CAREER: Information Engineering and Synthesis for Resource-poor Languages
University Of Washington, Seattle WA
Investigators
Abstract
For the majority of the world's languages, the amount of linguistic resources (e.g., annotated corpora and parallel data) is very limited. Consequently, supervised methods and many unsupervised methods cannot be applied directly, leaving these languages largely untouched and unnoticed. Another crucial issue, which has received little attention from the natural language processing (NLP) community, is that to date there have been very few studies that examine a large number of languages and incorporate cross-lingual information into NLP systems. As a result, languages are researched and processed in isolation rather than being looked at as part of a big language family. This proposed research has two intertwined goals.

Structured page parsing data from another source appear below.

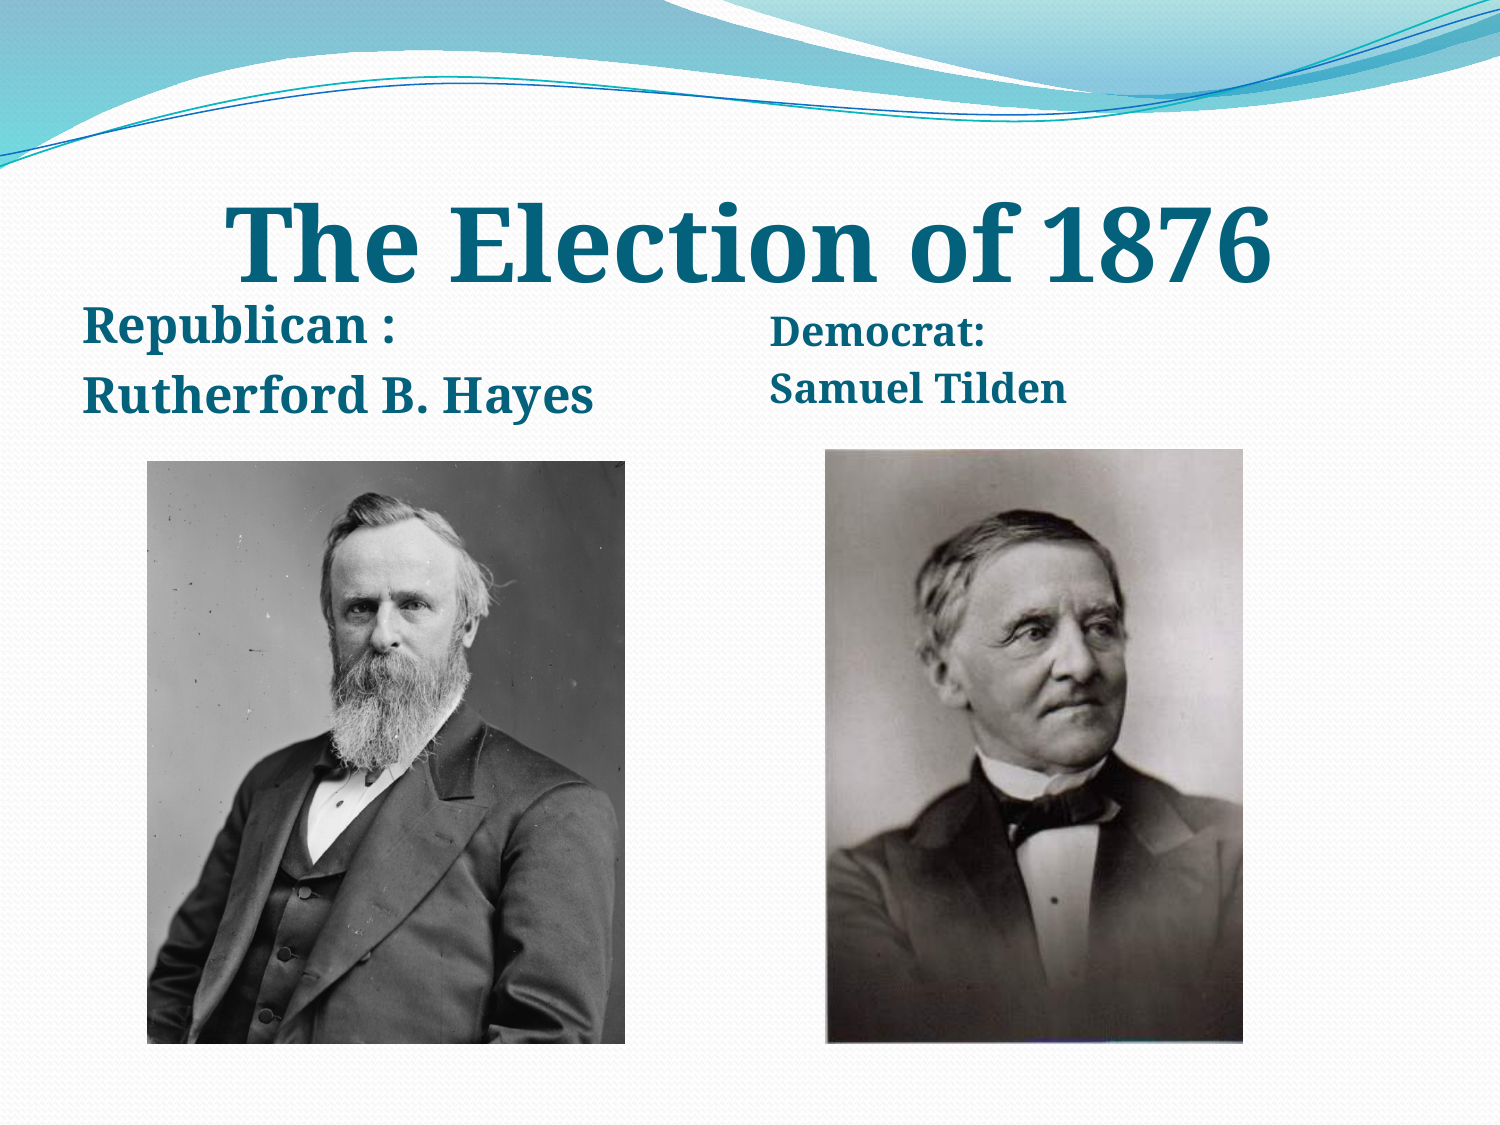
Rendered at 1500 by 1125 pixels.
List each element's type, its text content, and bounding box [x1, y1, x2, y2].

list Republican : Rutherford B. Hayes [75, 304, 738, 413]
list Democrat: Samuel Tilden [761, 305, 1425, 413]
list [824, 449, 1244, 1044]
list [146, 461, 626, 1044]
title The Election of 1876 [75, 115, 1425, 303]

The first goal is to create a framework that allows the rapid development of resources for resource-poor languages. This goal will be accomplished by bootstrapping NLP tools with initial seeds created by projecting syntactic information from resource-rich languages to resource-poor ones. The second goal is to use the automatically created resources to perform cross-lingual study on a large number of languages to discover linguistic knowledge. The knowledge will not only deepen our understanding on languages, but also provide additional information that can be incorporated into the bootstrapping module to produce better NLP tools. The research explores two key ideas: The first idea is to take advantage of resource-rich languages by using them to create seeds for bootstrapping NLP tools. The second idea is to identify the relation between languages and use this information to help machine learning. Both ideas point to the same direction; that is, languages are related to one another and should be treated as such.